>> START

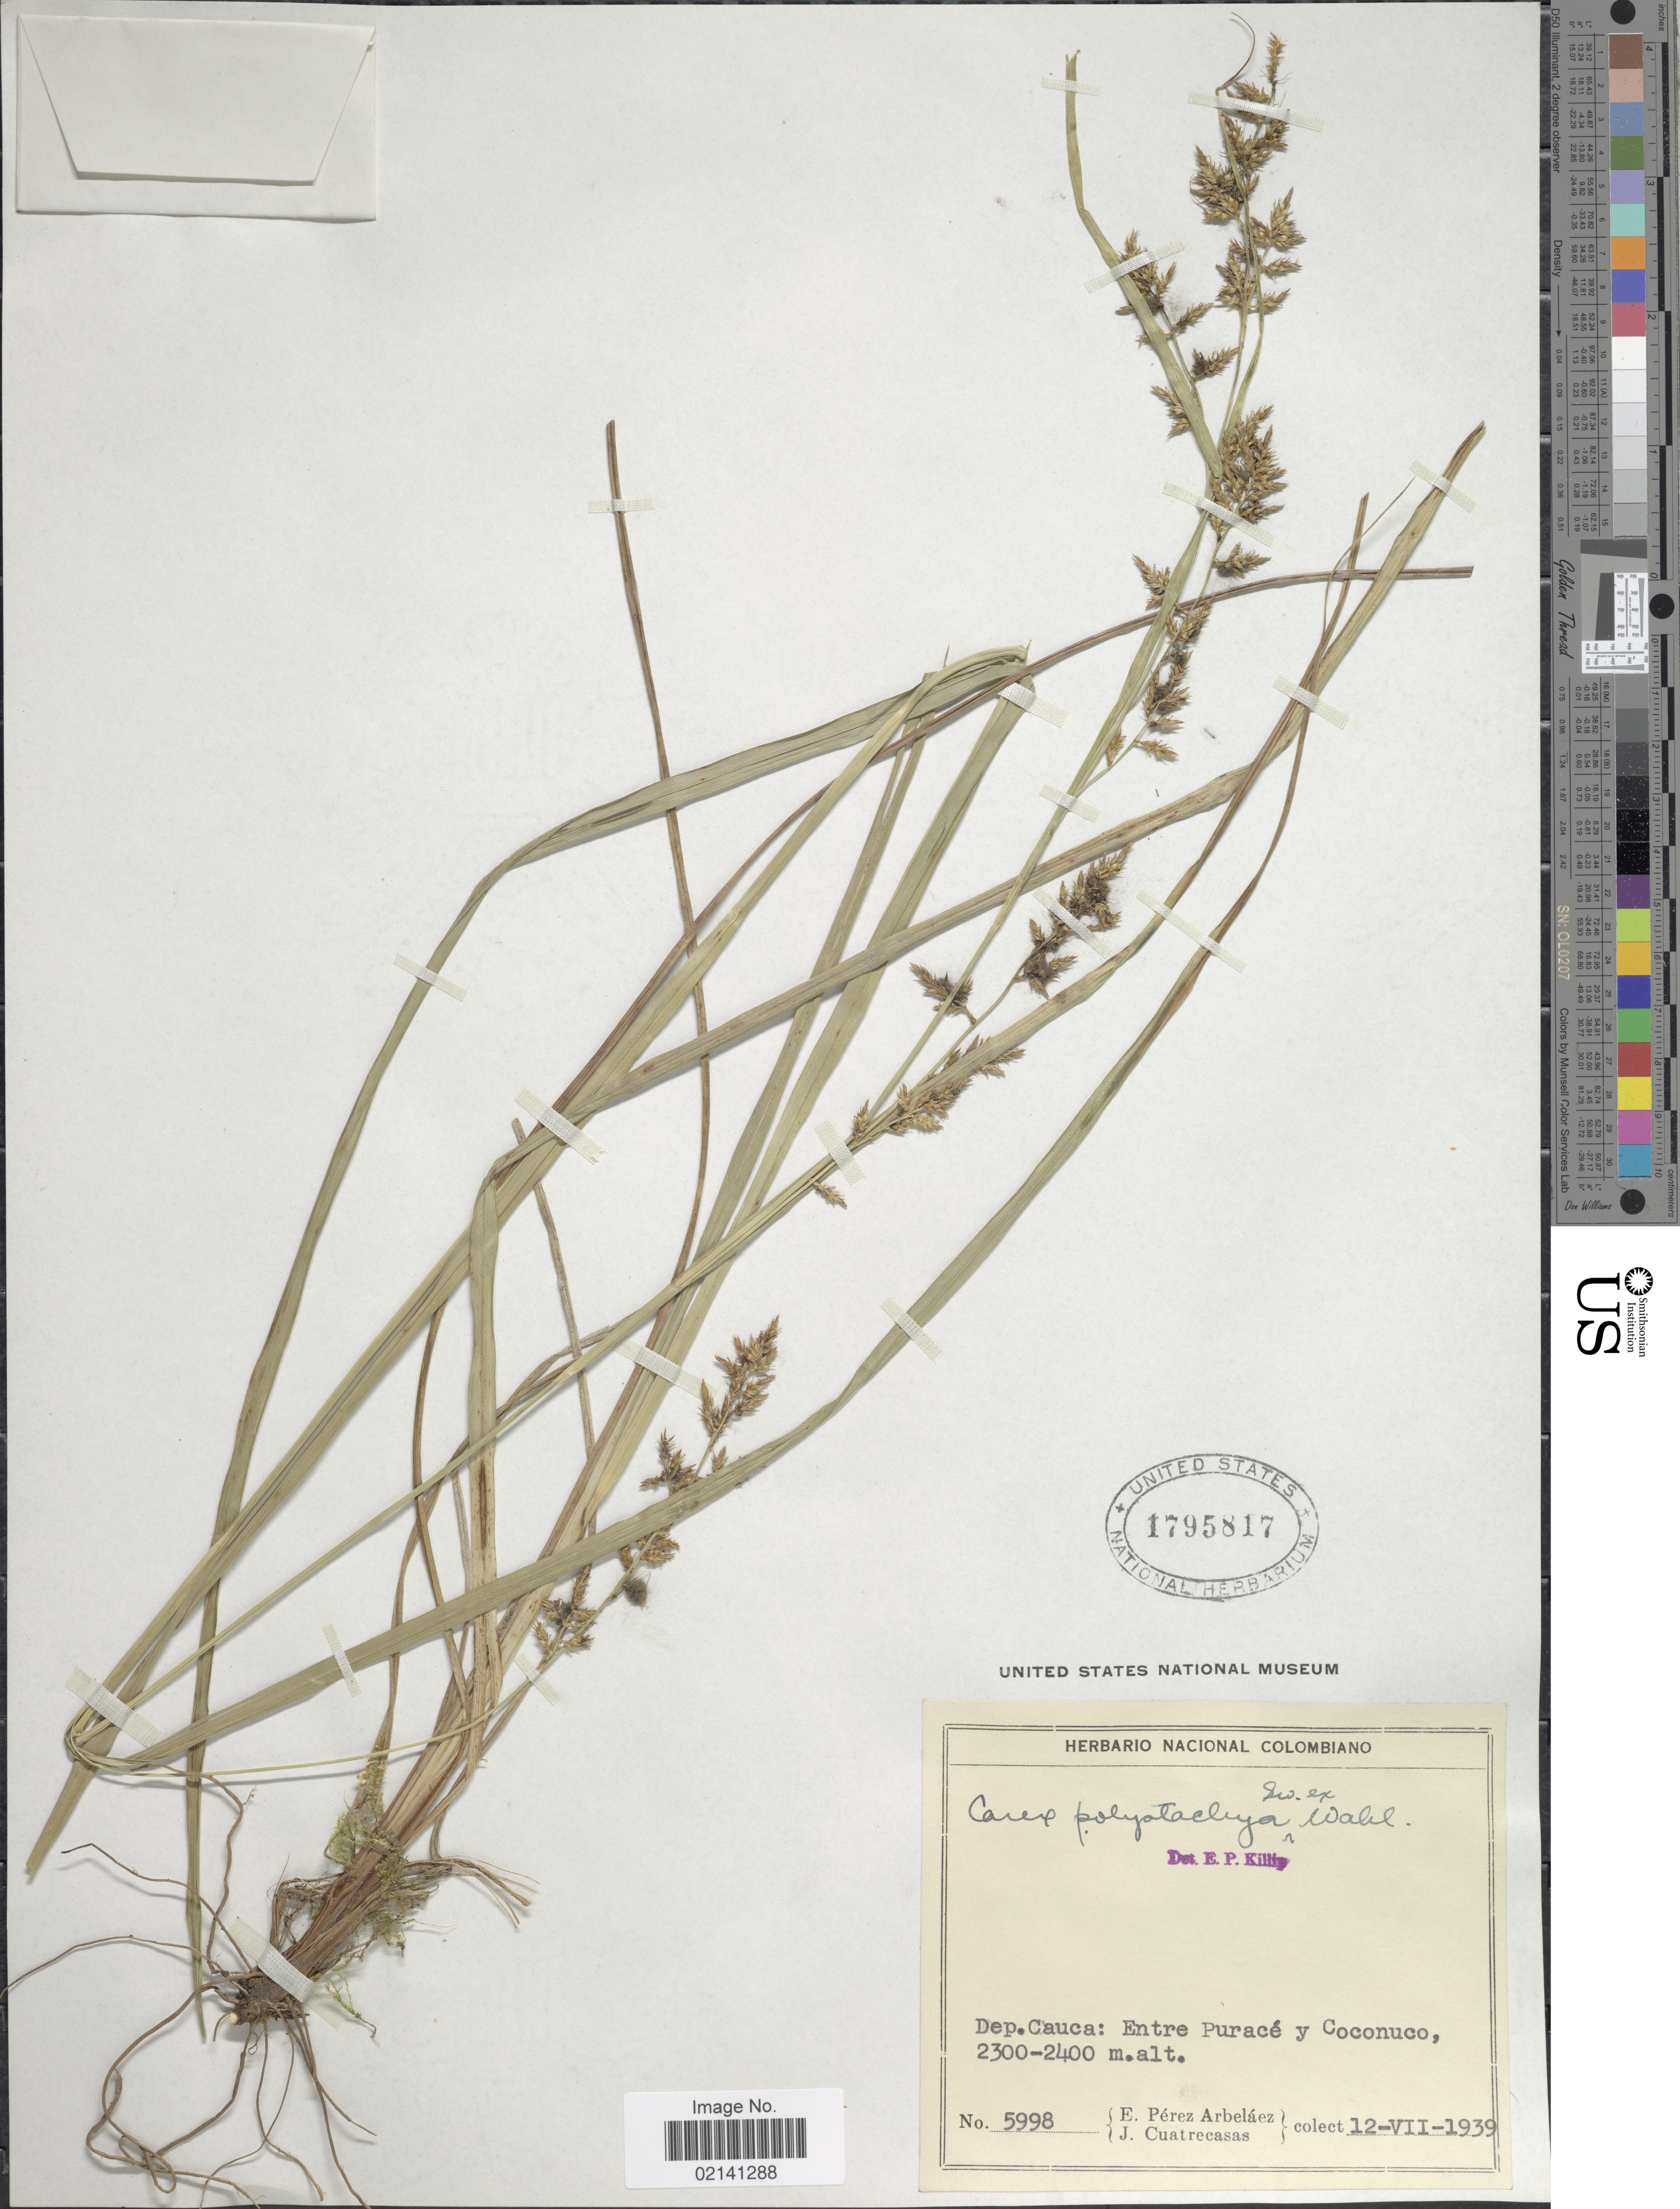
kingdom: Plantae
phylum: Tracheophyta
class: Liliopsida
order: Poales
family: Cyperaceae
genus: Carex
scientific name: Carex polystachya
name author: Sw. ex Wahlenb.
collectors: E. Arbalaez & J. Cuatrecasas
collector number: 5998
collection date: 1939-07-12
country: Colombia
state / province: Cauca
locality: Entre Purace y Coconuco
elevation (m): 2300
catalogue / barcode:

>> END

**Do this**
Please reproduce every line of the records above word for word, leaving out the pictures.

**Output**
kingdom: Plantae
phylum: Tracheophyta
class: Liliopsida
order: Poales
family: Cyperaceae
genus: Carex
scientific name: Carex polystachya
name author: Sw. ex Wahlenb.
collectors: E. Arbalaez & J. Cuatrecasas
collector number: 5998
collection date: 1939-07-12
country: Colombia
state / province: Cauca
locality: Entre Purace y Coconuco
elevation (m): 2300
catalogue / barcode:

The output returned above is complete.